Anyway, it got me thinking about my roommates in college, and whether they’d come into my life as bad guys to be forgiven and welcomed back into my family to enjoy a chilled Corona. There’s Will, who’s certainly sharp enough to be a mastermind, but he’s a big softie, and I don’t think he’d take too well to being bad.

Then there’s Jeff. Anyone who knows Jeff knows that he’s got it in him to be a madman. I haven’t seen him in over twenty-five years, but I know he shaved his head, which is a prerequisite to evil. When I knew him, he was perfecting the wicked rubbing together of palms and giggling maniacally while tossing out wicked bon mots like, “When life hands you dilemmas, make dilemonade.”

He could also get inside the hero’s mind. For example, he never swore. He took to words more colorful than “damn” or “hell” like I take to the N-word, i.e. never, ever, not even alone in a dark room with all the listening devices turned off. That’s why it came as enough of a surprise that I fell off my chair when he caught me by myself and leaned in really close, whispering, “Don’t fuck with me.” He denies it to this day, and to this day, nobody believes me but Tim Lentz, who always knew there was something shady about that guy.  

Jeff kept his cool under pressure, a necessary qualification for an overlord, but he also had little patience for malarkey. Even though we were a matched set through much of our freshmen and sophomore years, he didn’t tolerate my bullshit, and understand there was a lot of bullshit back then. Would he kill a minion for making a mistake? Maybe not at twenty, but certainly as he got older, his patience would dwindle.

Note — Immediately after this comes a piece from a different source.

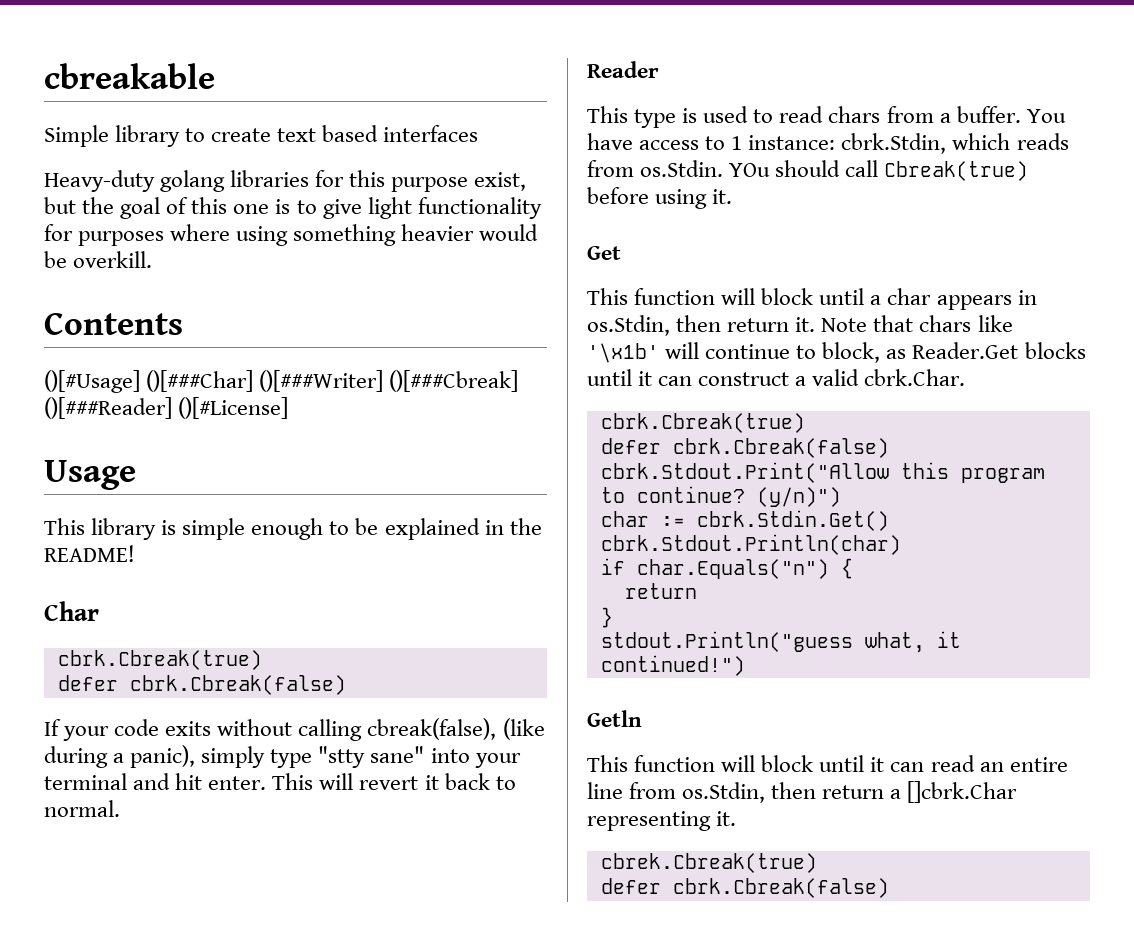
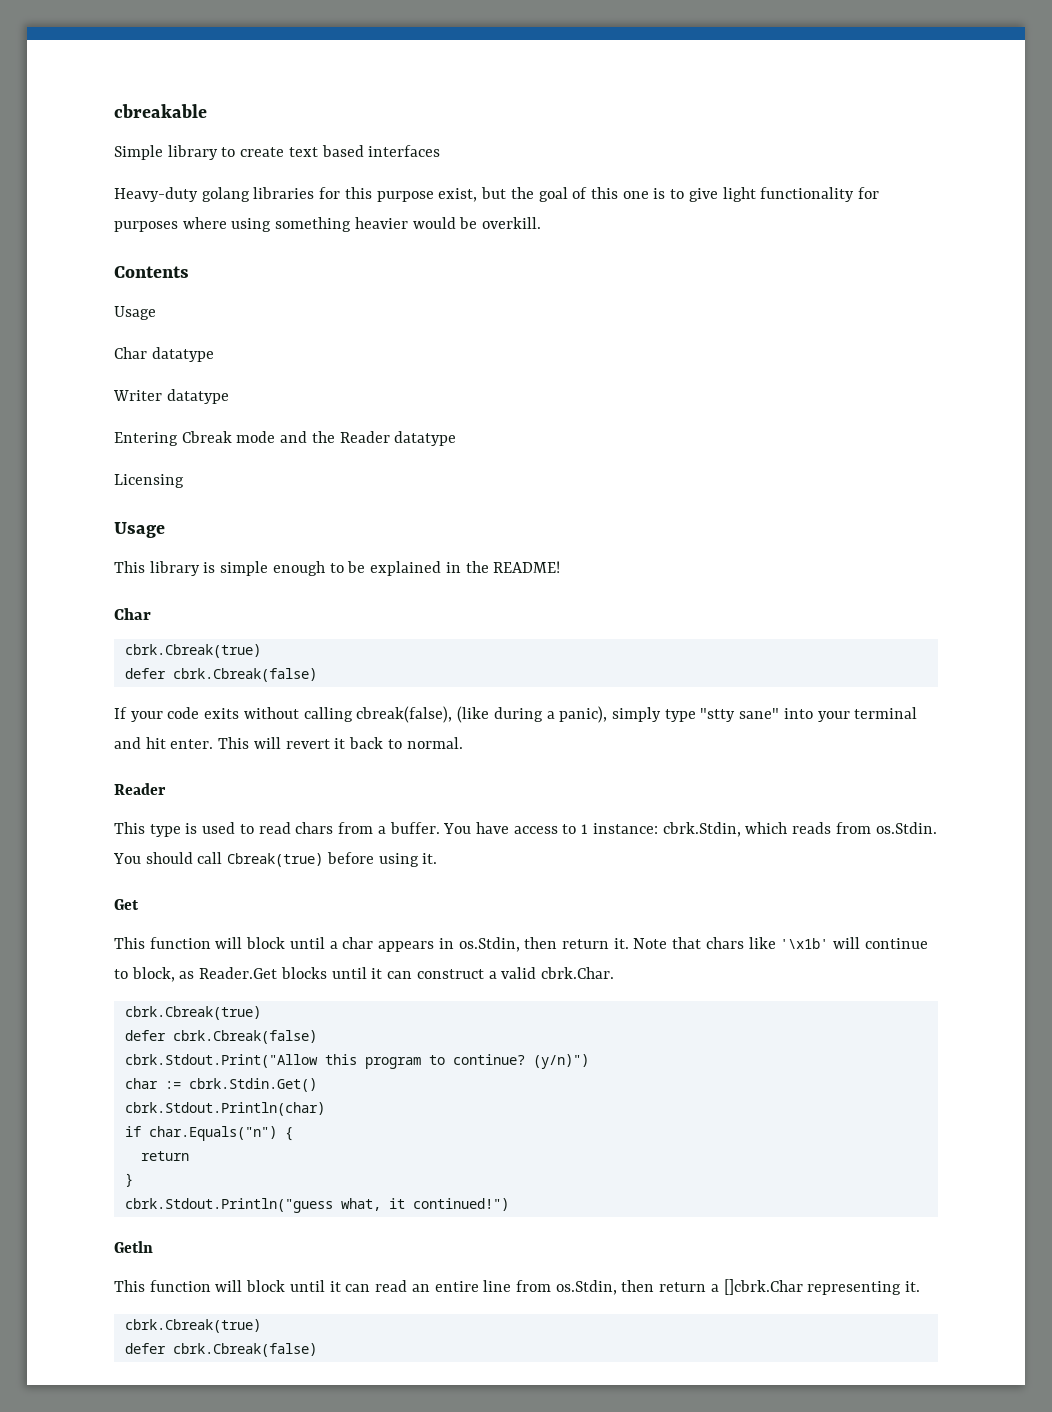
[44,370,519,393] [44,397,289,419] ()[#Usage] ()[###Char] ()[###Writer] ()[###Cbreak] ()[###Reader] ()[#License] -> [114,306,156,320] [114,347,214,362] [113,389,229,404] [114,431,457,446] [114,474,184,488] Usage // Char datatype // Writer datatype // Entering Cbreak mode and the Reader datatype // Licensing
[729,163,771,177] YOu -> [113,853,141,864] You
[600,631,853,652] stdout.Println("guess -> [124,1198,333,1213] cbrk.Stdout.Println("guess
[600,853,817,873] cbrek.Cbreak(true) -> [124,1319,261,1333] cbrk.Cbreak(true)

The reason I know for sure that Jeff’s got amoral plans for the world is that he never left our room without a slip of paper he tucked into his breast pocket. He showed it to no one, but he’d occasionally take it out, read it, and chuckle darkly. One evening, when I was again protecting the purity of Altman Hall from behind the desk, he chatted with me for a few minutes, pulled out this paper, and opened it up, revealing the title: “Taking over the world checklist.” He crossed out a numbered item, “Befriend Jeremiah Murphy,” and folded it back up before I could read what else was on it.

To this day, I have no idea what my role in a global takeover might be. I’m all but hermit who writes novels and illustrates comics no one reads. I have a feeling we’re going to find out soon because we’re both turning fifty, and fifty’s a good age for world-domination. And if he tried to stop him, Vin Diesel find out that this is a fight even Dominic Toretto can’t win.